M and A
US Wealth Industry M&A Bounces Back – ECHELON Partners

The field of mergers, acquisitions and other corporate activity in the US wealth sector has had its share of ups and downs in recent years, affected by rising interest rates, and the countervailing forces that drive deals, such as aging advisors retiring, a desire for economies of scale, technology, and intergenerational wealth transfer.

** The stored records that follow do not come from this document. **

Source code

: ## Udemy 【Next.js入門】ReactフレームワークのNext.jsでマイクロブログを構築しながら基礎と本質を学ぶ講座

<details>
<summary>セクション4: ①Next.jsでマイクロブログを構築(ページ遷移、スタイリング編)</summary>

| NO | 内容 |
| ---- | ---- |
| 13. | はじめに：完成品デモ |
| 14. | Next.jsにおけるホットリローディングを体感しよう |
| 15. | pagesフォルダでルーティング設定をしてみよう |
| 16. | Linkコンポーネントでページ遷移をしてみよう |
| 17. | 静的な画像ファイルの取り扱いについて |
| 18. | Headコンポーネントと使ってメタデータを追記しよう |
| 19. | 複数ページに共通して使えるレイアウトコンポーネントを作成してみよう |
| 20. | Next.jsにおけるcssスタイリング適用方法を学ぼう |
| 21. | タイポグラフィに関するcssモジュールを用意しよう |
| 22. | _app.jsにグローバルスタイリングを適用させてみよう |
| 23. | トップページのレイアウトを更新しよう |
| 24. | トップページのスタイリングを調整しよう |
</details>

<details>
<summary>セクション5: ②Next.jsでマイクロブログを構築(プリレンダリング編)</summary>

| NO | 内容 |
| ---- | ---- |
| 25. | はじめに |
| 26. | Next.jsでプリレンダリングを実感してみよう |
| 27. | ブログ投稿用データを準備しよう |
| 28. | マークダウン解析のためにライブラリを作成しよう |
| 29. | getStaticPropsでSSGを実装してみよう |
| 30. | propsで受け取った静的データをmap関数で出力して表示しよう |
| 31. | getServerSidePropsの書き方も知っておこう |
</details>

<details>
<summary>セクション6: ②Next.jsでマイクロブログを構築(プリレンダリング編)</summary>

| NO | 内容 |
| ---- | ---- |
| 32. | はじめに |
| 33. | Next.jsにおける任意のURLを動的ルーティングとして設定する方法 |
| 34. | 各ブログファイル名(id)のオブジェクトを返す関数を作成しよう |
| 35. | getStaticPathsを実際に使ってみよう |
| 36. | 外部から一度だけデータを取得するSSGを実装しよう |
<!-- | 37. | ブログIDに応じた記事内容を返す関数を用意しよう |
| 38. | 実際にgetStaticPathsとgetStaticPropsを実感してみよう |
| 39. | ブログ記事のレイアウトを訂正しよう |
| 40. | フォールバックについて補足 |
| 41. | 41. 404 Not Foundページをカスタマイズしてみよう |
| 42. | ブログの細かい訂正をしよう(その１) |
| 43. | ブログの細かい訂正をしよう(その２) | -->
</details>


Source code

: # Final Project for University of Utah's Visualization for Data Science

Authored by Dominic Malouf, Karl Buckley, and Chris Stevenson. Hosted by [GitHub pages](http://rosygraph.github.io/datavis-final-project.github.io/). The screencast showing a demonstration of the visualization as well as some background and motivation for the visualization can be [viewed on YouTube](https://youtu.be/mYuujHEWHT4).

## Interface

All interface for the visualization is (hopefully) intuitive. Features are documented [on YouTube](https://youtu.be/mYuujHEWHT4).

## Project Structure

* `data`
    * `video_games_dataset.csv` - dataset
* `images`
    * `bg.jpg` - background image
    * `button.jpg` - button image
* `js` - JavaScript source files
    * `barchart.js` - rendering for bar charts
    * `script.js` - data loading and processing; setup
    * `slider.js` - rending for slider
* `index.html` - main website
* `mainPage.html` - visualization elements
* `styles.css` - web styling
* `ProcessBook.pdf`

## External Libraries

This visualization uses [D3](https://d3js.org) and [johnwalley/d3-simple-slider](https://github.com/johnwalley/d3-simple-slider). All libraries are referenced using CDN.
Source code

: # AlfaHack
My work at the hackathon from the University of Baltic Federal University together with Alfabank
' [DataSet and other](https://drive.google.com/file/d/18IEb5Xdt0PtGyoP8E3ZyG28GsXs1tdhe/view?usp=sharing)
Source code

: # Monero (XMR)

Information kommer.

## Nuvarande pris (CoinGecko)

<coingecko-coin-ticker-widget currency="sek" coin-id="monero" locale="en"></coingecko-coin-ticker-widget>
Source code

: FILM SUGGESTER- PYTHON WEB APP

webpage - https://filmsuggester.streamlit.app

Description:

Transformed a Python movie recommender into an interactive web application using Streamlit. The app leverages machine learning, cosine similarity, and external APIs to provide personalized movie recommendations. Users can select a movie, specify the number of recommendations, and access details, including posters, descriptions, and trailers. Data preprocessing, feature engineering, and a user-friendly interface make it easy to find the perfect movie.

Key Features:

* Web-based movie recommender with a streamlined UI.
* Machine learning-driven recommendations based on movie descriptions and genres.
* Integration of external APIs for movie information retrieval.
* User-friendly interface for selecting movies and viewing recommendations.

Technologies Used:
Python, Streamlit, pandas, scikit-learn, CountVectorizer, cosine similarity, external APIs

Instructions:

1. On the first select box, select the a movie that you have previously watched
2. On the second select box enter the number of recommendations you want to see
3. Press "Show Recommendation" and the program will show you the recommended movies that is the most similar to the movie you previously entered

Merger and acquisition activity in the US registered investment
advisor industry has bounced back in the third quarter of 2023
with 86 deals announced, a level not seen since early 2022,
according to ECHELON Partners.
The data suggests that a cooling of transactions amid higher
interest rates has come to an end, at least for the time
being.
“We attribute this increase to the continued influence of
fundamental forces driving consolidation in the industry and to
buyers and sellers gaining greater confidence in the
macroeconomic environment,” the firm said in its quarterly
report. “Given these trends, ECHELON anticipates that 2023
M&A activity will mirror the trend observed in 2020 and 2021:
a relatively quiet Q2, followed by a strong rebound in
activity in Q3, which is then exceeded by an even more active
Q4.”
While RIAs continue to dominate the overall wealth management
buyer market, this quarter’s largest transactions included a
“diverse group of RIAs, private equity firms, insurance
companies, pension plans and asset managers,” the report said. It
noted how Goldman Sachs was a buyer and seller in the largest
deals of the quarter, such as buying a chunk of World Insurance
Associates while also selling Goldman Sachs Personal
Financial Management to Creative Planning. (See an associated
story from FWR’s US correspondent Charles Paikert on
that Creative Planning deal.)
The average size of deals continues to rise, although there was a
slowdown in deals of $1 billion or more of assets under
management. Average assets per deal rose 4.3 per cent on a year
before. Drivers of this growth included deployment of
newly-raised capital by firms such as Mercer Advisors,
Corient, HUB International,
and CAPTRUST.
ECHELON said it estimates that large wealth platforms raised an
incremental figure of about $7.2 billion to pay down debt, boost
war chests for deals, and invest in growth.